The Load Data command is used to load one programming data latch: one 14-bit instruction for PFM/Configuration Words/User ID, or one 8-bit byte for EEPROM.
Checkout the Memory page for addressess.
Programming algorithm
All commands and data words are transmitted Most Significant bit first. Data changes on the rising edge of the clock and is latched on the falling edge. Both DAT and CLK are Schmitt Trigger inputs. Upon entering programming mode, all logic is placed into the Reset state and all pins are automatically configured as high impedance inputs.
The device uses internal latches to temporarily store the 14-bit words used for programming. The data latches allow the user to program a full row (64-words) with a single Begin Programming command. The Load Data command is used to load a single data latch(word). The data latch will hold the data until the Begin Programming command is given.
Data latches are aligned with the LSBs of the address. The address at the time the Begin Programming command is given will determine the memory row that is written. Writes cannot cross a physical row boundary. If more than the maximum number of latches are written without a Begin Programming command, the data in the latches will be overridden.
PFM is programmed one row (64 words) at a time.
User ID and Config Words are programmed one word(14-bits) at a time.
EEPROM or Data Flash Memory is programmed one byte at a time.
Intel Hex Files
An intel hex file contains records that begin with an ascii ‘:’ or ‘0x3A’ in hex.

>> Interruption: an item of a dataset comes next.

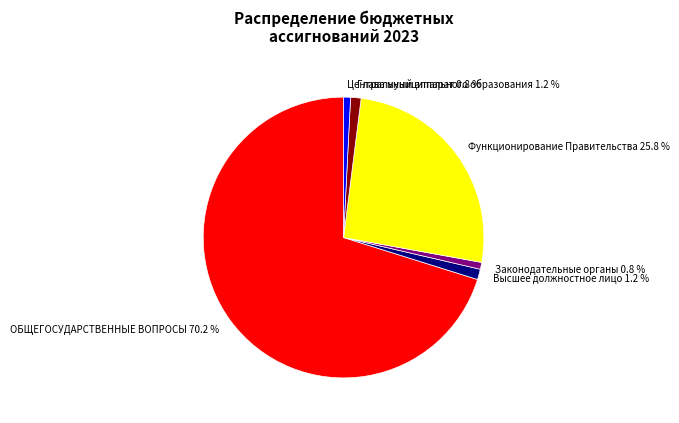

True or false: ОБЩЕГОСУДАРСТВЕННЫЕ ВОПРОСЫ accounts for 70% of the total.

True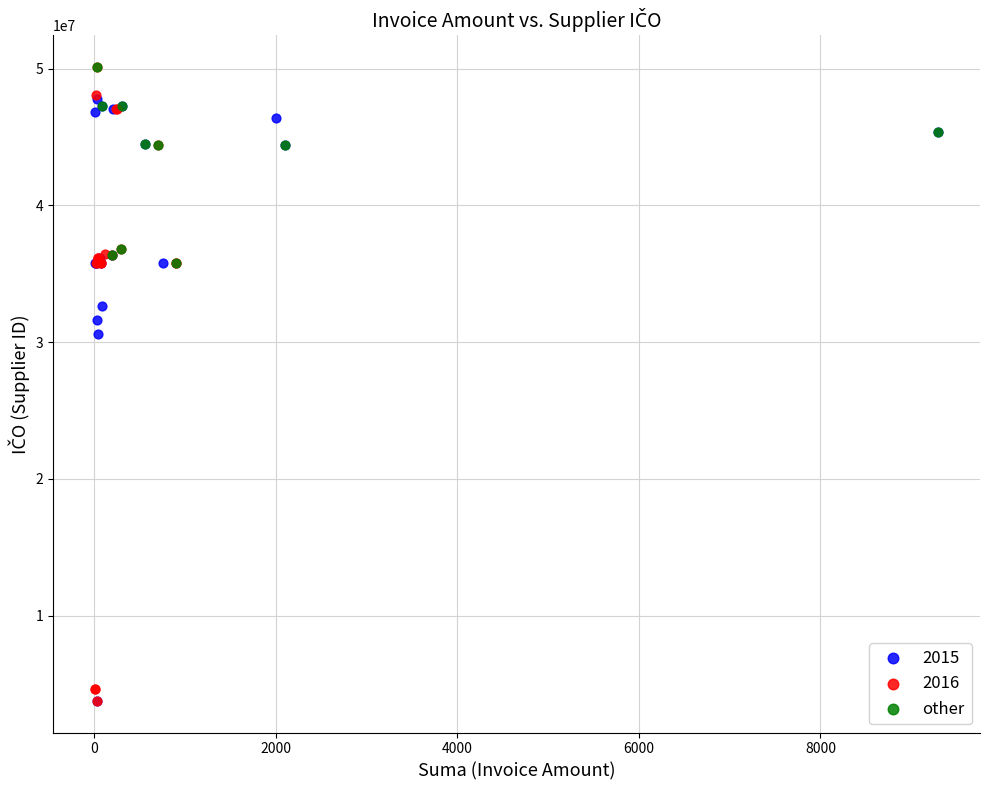

What are all the series names shown in the legend?

2015, 2016, other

An example record is :02000E00E83FC9
Each record contains:
- Record mark:
:- 1 byte - Length of data:
02- 1 byte - Load Offset:
000E- 2 bytes - Record Type:
00- 1 byte - Data or Info:
E83F- n bytes - Checksum:
C9- 1 byte
| Record Types | Byte Code |
|---|---|
| Data | 0x00 |
| EOF | 0x01 |
| Ext Seg Addr | 0x02 |
| Start Seg Addr | 0x03 |
| Ext Linear Addr | 0x04 |
| Start Linear Addr | 0x05 |
Checksums
From the 1988 INHX32 Datasheet:
The checksum is the ascii representation of the two’s compliment of the 8-bit bytes that result from converting each pair of ascii hexadecimal digits to one byte of binary, from and including the Length field to and including the last byte of the Data or Info field. Therefore, the sum of all the ascii pairs in a record after converting to binary, from the Length field to and including the Checksum field, is zero.
Basically, compute the checksum by summing up all the values from Length of Data to Data, take the LSB and NOT+1 to get the two’s compliment. To verify the checksum, sum the enitre record and check if its zero. If not, the record is corrupt.
Converting hex addresses to PIC Memory Addresses
In the hex file there are two bytes per program wored stored in the Intel INHX32 hex format. Data is stored LSB first, MSB second. Because there are two bytes per word, the addresses in the hex file are 2x the address in program memory. Configuration words should be read from the hex file. If they are not present, a warning message should be issued.
An example being the Coniguration Words located at address 0x8007 in the PIC memory will be 2x that in the hex file: 0x1000E.